Saturday, March 7, 2009

The Nanny Chronicle


Well, I had to let another "Nanny" go... So I had some help at work last week, ha ha. Since I work from home, we really want to be able to keep Baby at home - we have tried live-in and live out arrangements, both. Main problem is what we can afford versus what the "rich" people can afford - Some nannies want as much as I earn! Not that I don't think childcare providers and educators shouldn't be one of the higher paid professions, or that my job is more important than a caregiver's - no, no... Just, if we could afford that, we wouldn't need the help, Alas. When my children were babies I was fortunate to be a full time mom - my rule was no day care until they were old enough to tell me about their day... I don't know how to make a new rule for this child.

Among things I had no knowledge of this time last year is RAD - "Reactive Attachment Disorder" - something of a concern with heroin babies... and we are very careful that the baby isn't affected - He is healthy and happy and secure, and we plan on keeping him that way.

There are times I feel so sad that we have this "Nursery" with a bed, desk, hi-speed internet and a warm family to share with a live-in caregiver of this child - No housework, not 3-5 children - No weekends or evenings (He sleeps with us)... 15-20 hours a week, mostly in the afternoon. Monthly Salary. Perfect for a college student. PERFECT for my daughter, his mother, if only... the "nursery" is the room that used to be hers... and that we lovingly redecorated up in hopes that she would be coming home with her child last summer.

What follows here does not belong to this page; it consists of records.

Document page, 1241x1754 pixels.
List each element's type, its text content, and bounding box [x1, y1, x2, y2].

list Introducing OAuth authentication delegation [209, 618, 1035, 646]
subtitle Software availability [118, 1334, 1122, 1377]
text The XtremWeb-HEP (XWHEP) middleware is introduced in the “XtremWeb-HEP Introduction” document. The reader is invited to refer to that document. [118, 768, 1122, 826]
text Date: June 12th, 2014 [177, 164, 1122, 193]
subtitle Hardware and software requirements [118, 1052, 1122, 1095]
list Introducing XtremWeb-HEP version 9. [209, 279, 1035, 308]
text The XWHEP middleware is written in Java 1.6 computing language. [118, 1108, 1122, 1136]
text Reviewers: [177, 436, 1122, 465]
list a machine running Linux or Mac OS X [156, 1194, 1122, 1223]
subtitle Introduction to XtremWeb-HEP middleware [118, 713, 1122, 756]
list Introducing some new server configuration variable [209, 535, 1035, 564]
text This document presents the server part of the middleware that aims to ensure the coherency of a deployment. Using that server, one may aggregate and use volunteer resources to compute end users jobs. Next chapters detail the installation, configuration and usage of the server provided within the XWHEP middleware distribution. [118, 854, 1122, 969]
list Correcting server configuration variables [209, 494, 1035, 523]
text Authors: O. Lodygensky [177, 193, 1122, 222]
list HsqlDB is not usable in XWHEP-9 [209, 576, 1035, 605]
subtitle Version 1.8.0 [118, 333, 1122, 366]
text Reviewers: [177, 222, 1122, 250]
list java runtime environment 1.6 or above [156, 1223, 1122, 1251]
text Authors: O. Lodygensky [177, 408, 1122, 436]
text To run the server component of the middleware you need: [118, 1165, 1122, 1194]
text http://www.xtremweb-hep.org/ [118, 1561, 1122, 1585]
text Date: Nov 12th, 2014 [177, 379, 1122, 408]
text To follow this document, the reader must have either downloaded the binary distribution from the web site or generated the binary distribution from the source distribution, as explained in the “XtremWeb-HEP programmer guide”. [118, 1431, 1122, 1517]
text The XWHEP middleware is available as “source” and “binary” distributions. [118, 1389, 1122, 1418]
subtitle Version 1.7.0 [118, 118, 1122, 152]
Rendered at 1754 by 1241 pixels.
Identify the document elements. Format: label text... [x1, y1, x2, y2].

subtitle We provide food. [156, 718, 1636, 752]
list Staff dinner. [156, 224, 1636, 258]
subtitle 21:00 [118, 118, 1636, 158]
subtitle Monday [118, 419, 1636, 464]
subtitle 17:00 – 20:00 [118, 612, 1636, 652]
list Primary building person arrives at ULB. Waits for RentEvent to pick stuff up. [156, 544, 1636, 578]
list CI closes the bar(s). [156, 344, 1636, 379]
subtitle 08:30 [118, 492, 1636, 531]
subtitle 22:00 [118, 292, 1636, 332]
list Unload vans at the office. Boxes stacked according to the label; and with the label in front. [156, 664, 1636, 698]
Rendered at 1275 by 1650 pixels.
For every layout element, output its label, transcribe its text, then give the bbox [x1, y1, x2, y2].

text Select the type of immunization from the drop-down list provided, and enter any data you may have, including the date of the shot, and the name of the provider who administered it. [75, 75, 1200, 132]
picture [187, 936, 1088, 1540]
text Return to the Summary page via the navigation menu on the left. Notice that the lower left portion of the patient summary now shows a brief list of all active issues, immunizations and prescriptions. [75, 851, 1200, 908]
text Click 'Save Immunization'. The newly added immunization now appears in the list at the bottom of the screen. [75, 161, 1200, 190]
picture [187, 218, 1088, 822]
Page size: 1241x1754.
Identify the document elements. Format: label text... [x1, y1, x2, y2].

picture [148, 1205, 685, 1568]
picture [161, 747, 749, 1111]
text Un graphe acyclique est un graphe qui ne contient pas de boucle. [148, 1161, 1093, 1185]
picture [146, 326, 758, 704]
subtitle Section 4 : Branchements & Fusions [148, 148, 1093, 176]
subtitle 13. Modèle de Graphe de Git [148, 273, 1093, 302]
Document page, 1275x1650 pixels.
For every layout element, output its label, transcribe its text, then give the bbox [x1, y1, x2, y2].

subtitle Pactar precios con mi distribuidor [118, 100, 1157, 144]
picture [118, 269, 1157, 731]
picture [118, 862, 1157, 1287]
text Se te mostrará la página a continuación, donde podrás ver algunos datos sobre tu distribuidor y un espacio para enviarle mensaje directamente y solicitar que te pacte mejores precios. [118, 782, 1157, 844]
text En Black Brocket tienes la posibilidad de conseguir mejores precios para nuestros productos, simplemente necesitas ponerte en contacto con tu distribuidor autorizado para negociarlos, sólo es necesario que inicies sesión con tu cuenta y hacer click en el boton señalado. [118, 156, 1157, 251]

Anyway - will keep doing our best - what else can we do? (My husband got a raise yesterday - WOOT!)

The letters between my daughter and I continue, and I am guardedly optimistic that she is "hearing" me and others who care about her right now... she's a "captive audience." She's clean, she's not with the "boyfriend", she is a "trustee" and able to make occasional phone calls. She's sad and homesick and thinking a lot about her child and is ashamed that she doesn't know him.